Nouveau rebondissement dans la parodie de procès de Julian Assange

L’emprisonnement de Julian Assange a été un catalogue d’injustices flagrantes accumulées les unes sur les autres, tandis que les médias complices et la population endoctrinée détournaient les yeux.

Dans un revirement vraiment extraordinaire, Assange est maintenant extradé sur la base d’un acte d’accusation émis au « Royaume-Uni », qui est substantiellement différent de l’acte d’accusation qui l’attend en Virginie s’il est extradé.

L’audience d’Assange a été ajournée après sa première semaine complète et sa reprise a depuis été retardée par le " coronavirus ".

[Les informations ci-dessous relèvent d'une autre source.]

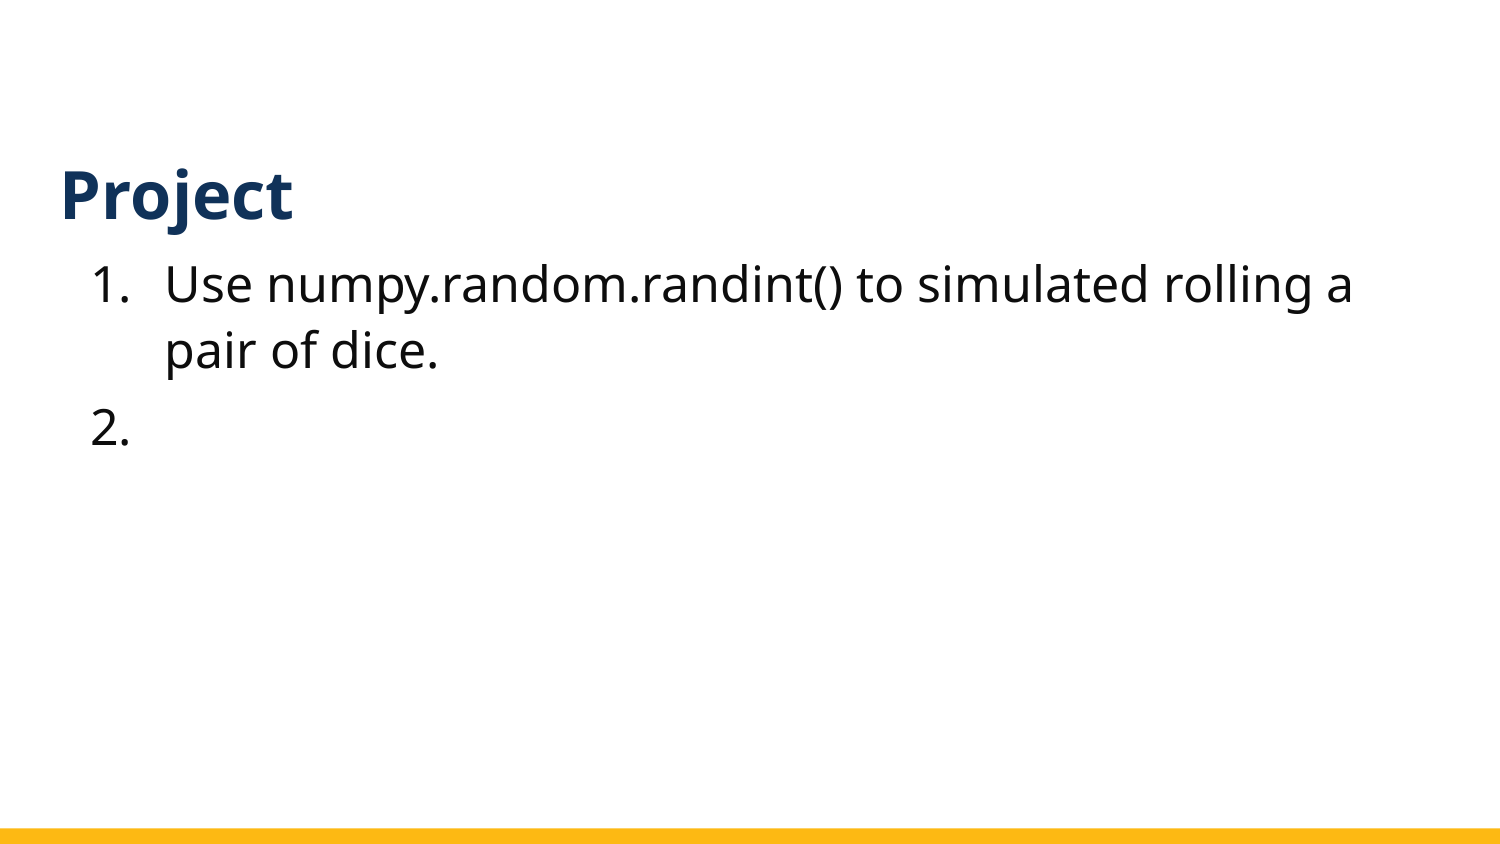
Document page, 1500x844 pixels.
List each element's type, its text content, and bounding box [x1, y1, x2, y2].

text_box Use numpy.random.randint() to simulated rolling a pair of dice. [75, 161, 1372, 579]
text_box Project [44, 0, 1470, 240]
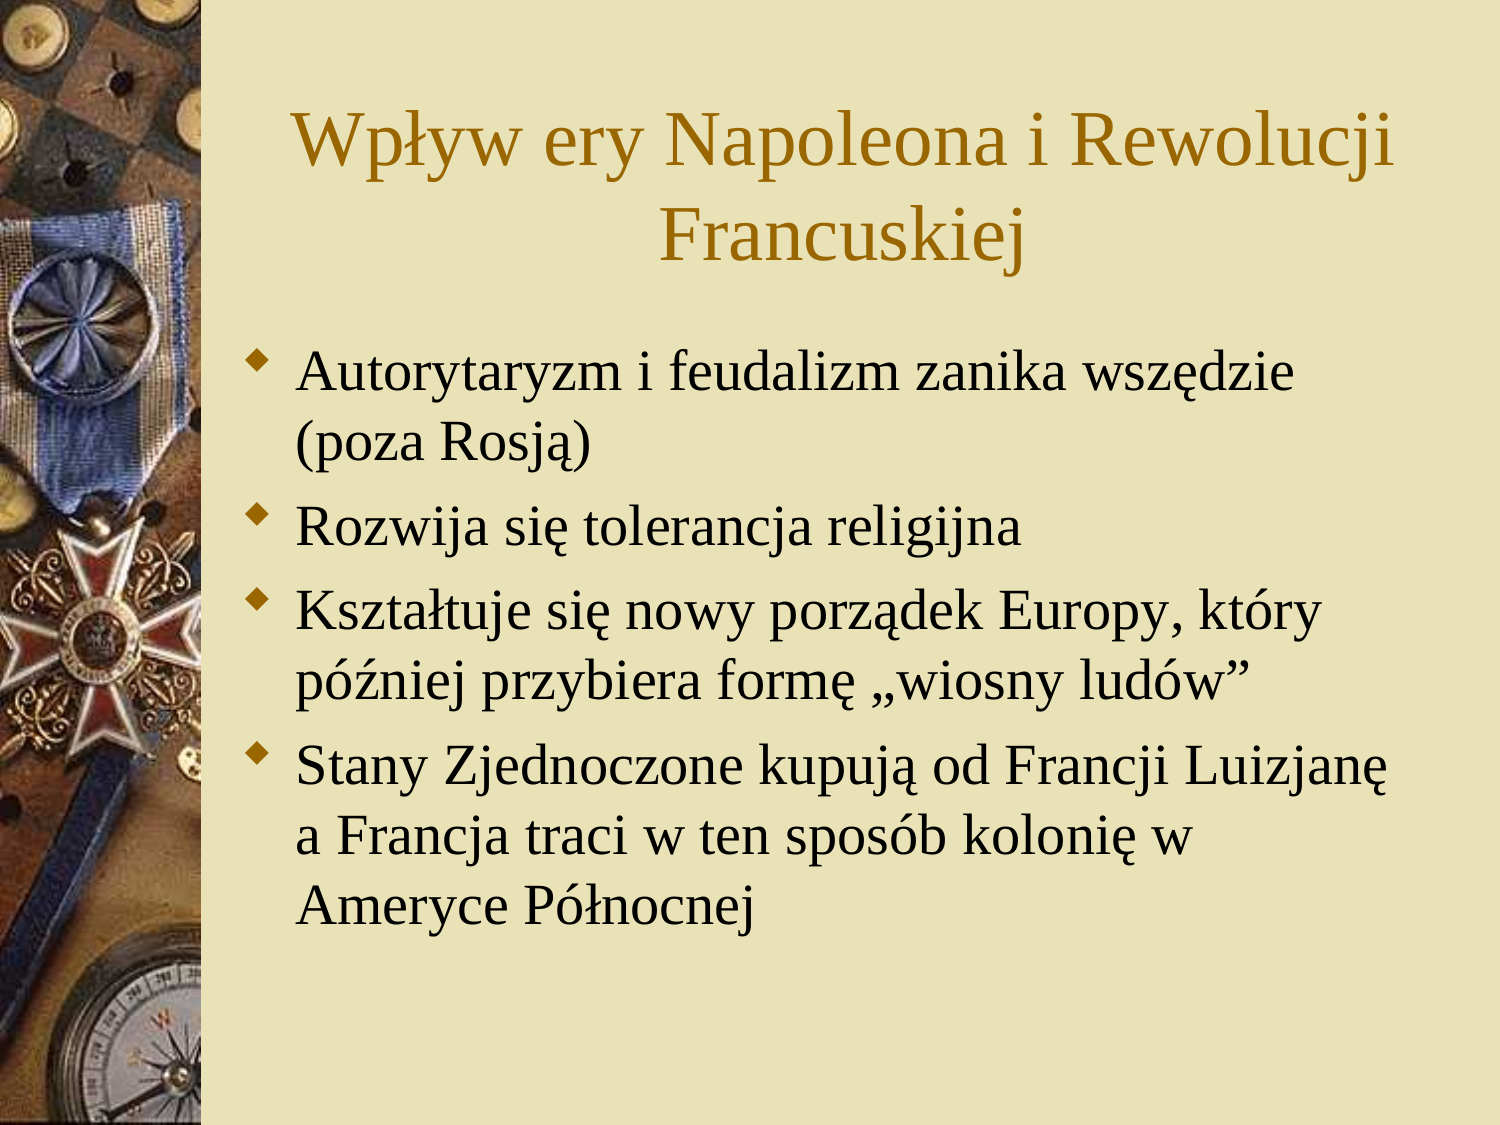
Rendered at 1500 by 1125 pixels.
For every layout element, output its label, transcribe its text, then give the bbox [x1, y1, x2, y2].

text_box Wpływ ery Napoleona i Rewolucji Francuskiej [224, 87, 1463, 276]
picture [0, 0, 201, 1125]
text_box Autorytaryzm i feudalizm zanika wszędzie (poza Rosją) Rozwija się tolerancja religijna Kształtuje się nowy porządek Europy, który później przybiera formę „wiosny ludów” Stany Zjednoczone kupują od Francji Luizjanę a Francja traci w ten sposób kolonię w Ameryce Północnej [224, 324, 1430, 1088]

Au cours de cette première semaine complète, l’accusation et la défense ont exposé leurs arguments juridiques concernant « l’acte d’accusation ». Comme je l’ai rapporté en détail à un public de millions de personnes, l’équipe juridique d’Assange a assez bien démoli les principaux arguments du « Parquet » lors de cette audience.

Cet extrait de mon rapport sur les arguments de la défense est particulièrement pertinent par rapport à ce qui s’est produit depuis :

«  L’avocat de la défense Mark Summers a déclaré que les accusations des États-Unis reposaient entièrement sur trois accusations factuelles quant au comportement d’Assange :

Accusation 1 : Assange a aidé Manning à décoder une clé de cryptage pour accéder à du matériel classifié.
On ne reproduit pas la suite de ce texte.